The way humans alter the Earth's surface may be a major cause of climate change. NASA scientists say the way land is used is probably just as important as greenhouse gas emissions, and changes in the surface of the land in the tropics may have a greater influence on climate than El Nino.

Urban sprawl, the destruction and planting of forests, farming and irrigation all have a big effect on regional surface temperatures and the amount of rain. Land use changes alter the climate because different types of surface affect the distribution of the Sun's energy. Replacing a rainforest with crops means there is less evaporation from plant leaves, which leads to warmer temperatures. Irrigating farmland increases this evaporation, and there is also more evaporation from moist soils, which cools and moistens the atmosphere and can alter precipitation.
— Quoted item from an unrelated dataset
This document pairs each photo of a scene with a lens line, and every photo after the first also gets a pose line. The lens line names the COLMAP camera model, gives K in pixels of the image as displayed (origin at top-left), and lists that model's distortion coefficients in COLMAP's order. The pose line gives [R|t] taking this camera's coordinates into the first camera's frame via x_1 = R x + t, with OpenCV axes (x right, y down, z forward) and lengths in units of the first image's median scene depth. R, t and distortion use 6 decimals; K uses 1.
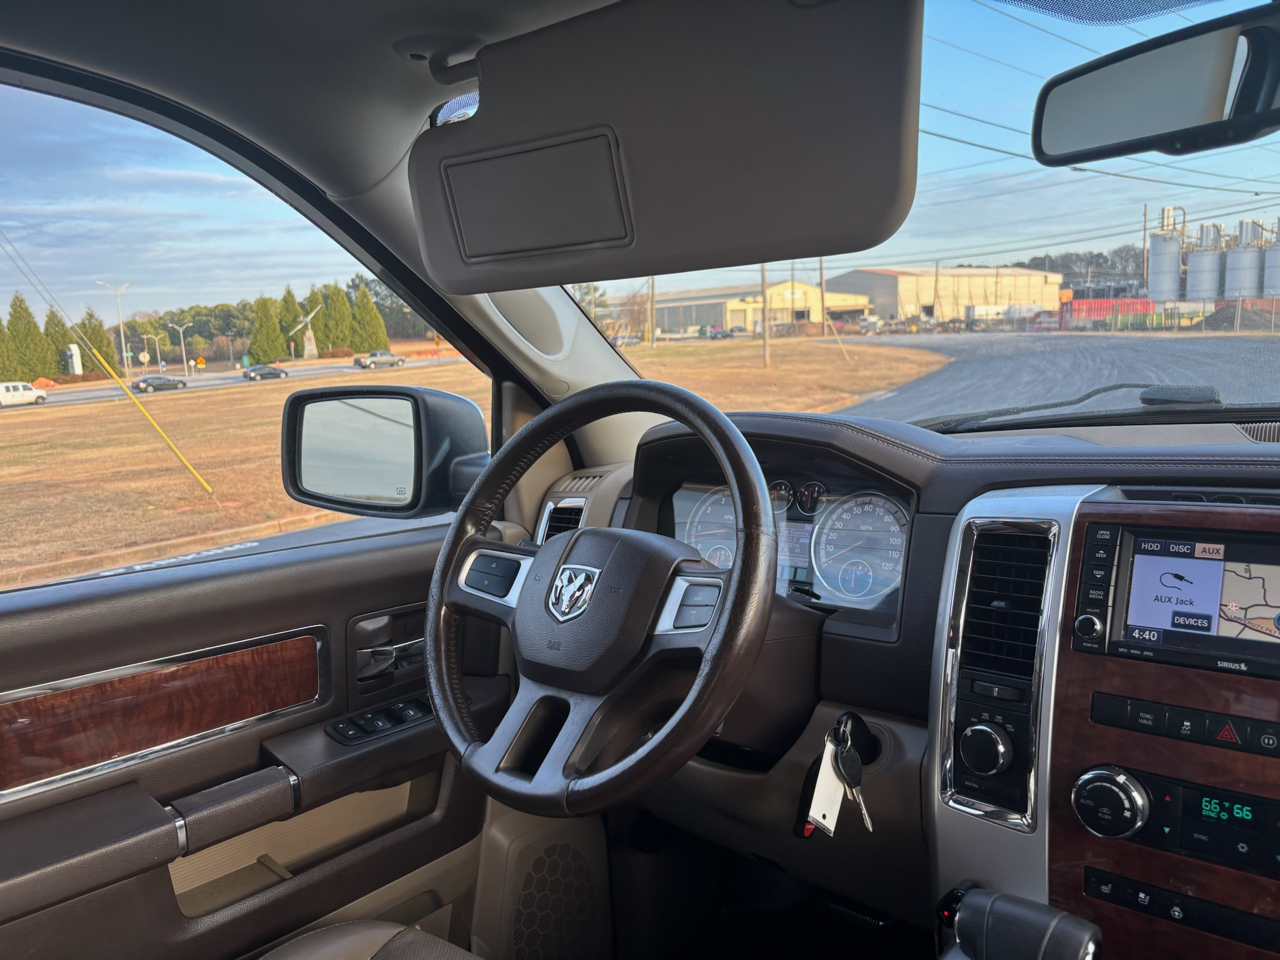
lens RADIAL K [[978.9, 0, 640.5], [0, 978.9, 489.4], [0, 0, 1]] dist [0.082025, -0.135484]
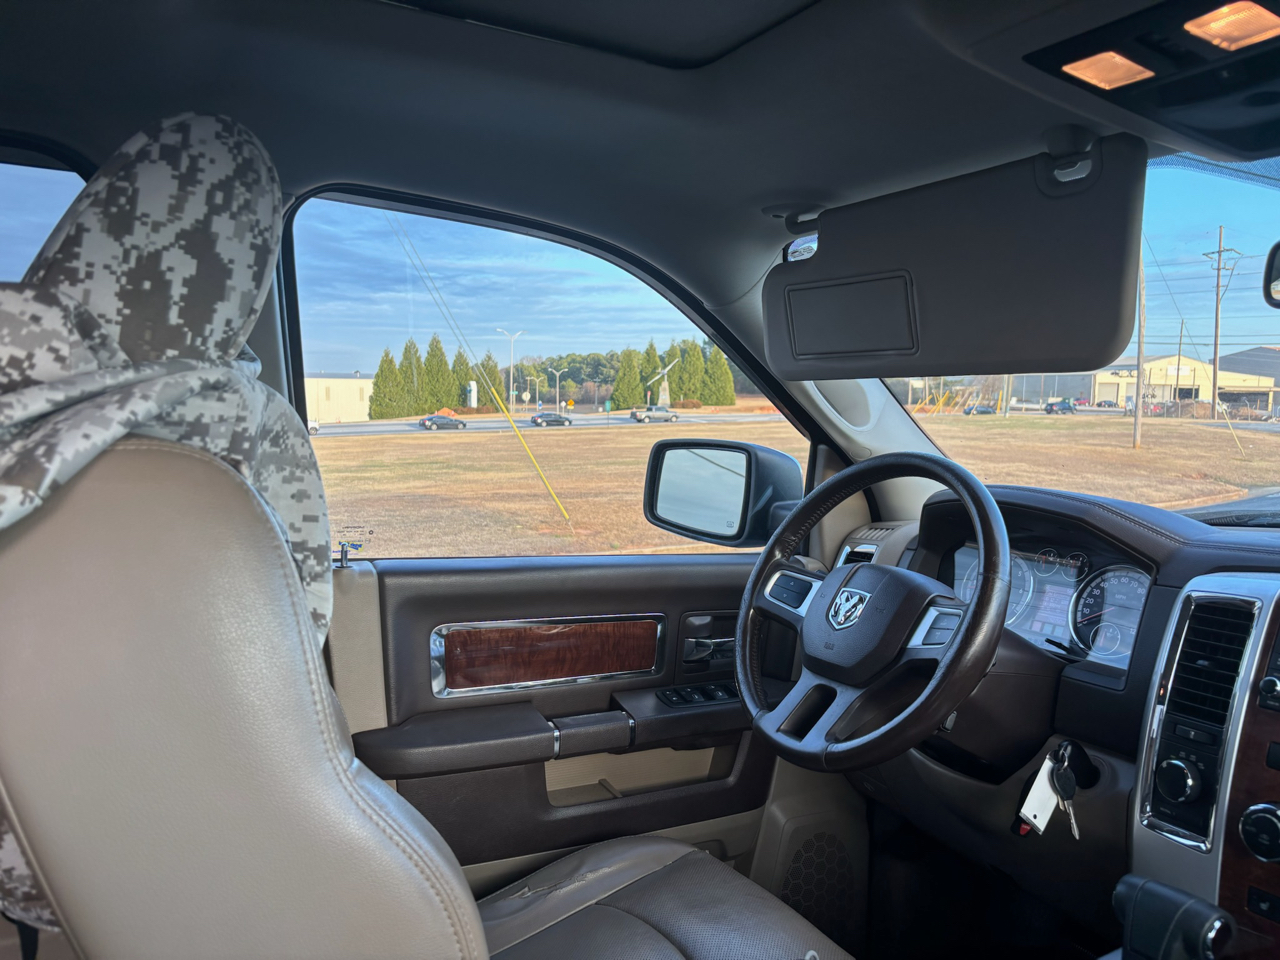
lens RADIAL K [[985.5, 0, 640.2], [0, 985.5, 495.3], [0, 0, 1]] dist [0.040044, -0.051848]
pose [[0.939872, 0.097473, -0.327321, 0.063220], [-0.114327, 0.992908, -0.032599, 0.020991], [0.321822, 0.068060, 0.944351, -0.254224]]
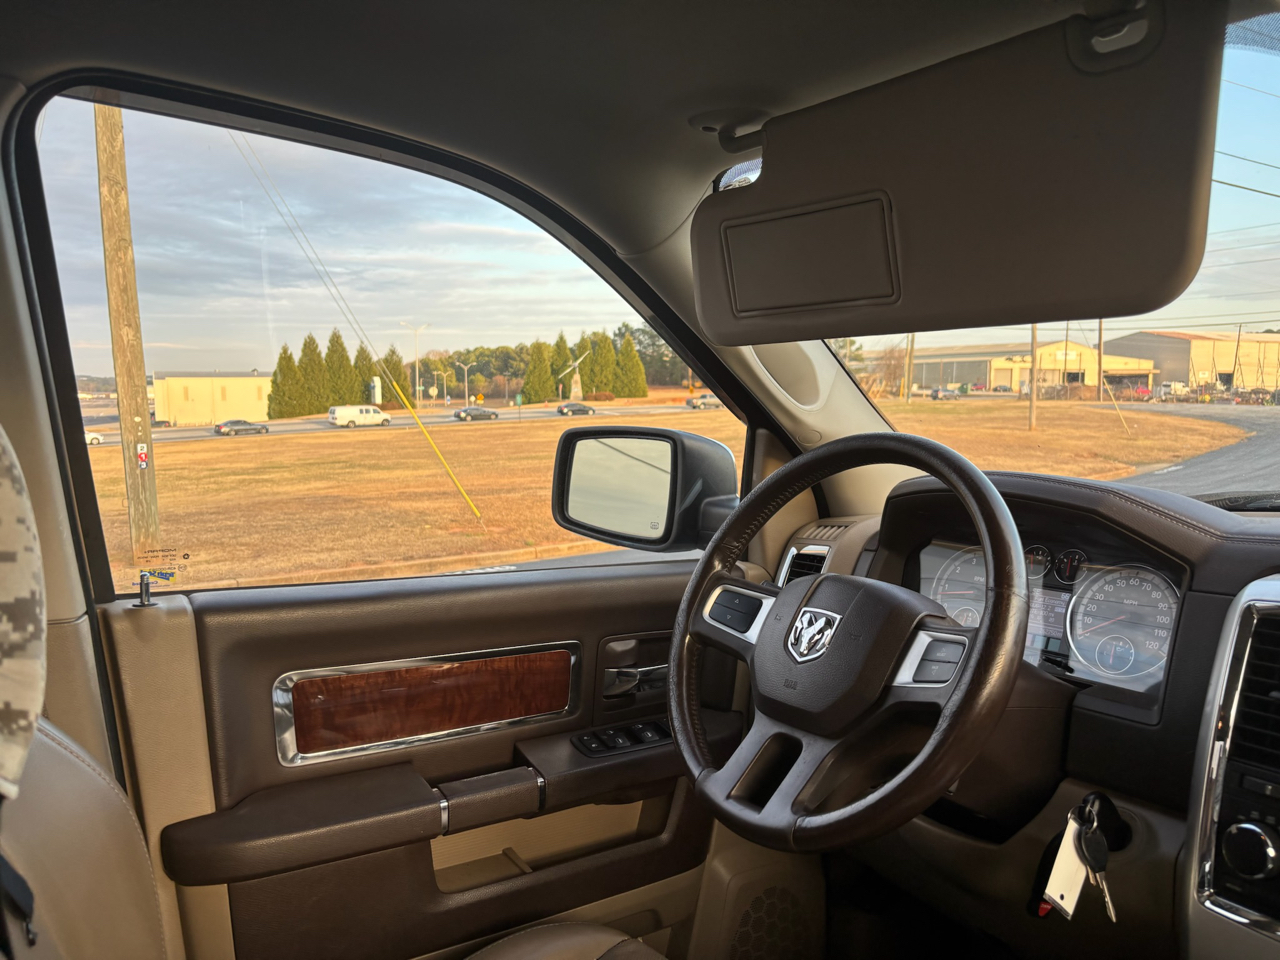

Planting or replacing trees in forests that get heavy snowfall means there is less reflected sunlight and more heat absorption, which causes global warming, despite the trees? use of CO2. At sea, periodic El Nino disturbances in the Pacific create moist rising air and thunderstorms, which can affect the weather thousands of miles away.

Researcher Roger Pielke says, "Our work suggests that the impacts of human-caused landcover changes on climate are at least as important and quite possibly more important than those of carbon dioxide. Through landcover changes over the last 300 years, we may have already altered the climate more than would occur with the radiative effect of a doubling of carbon dioxide."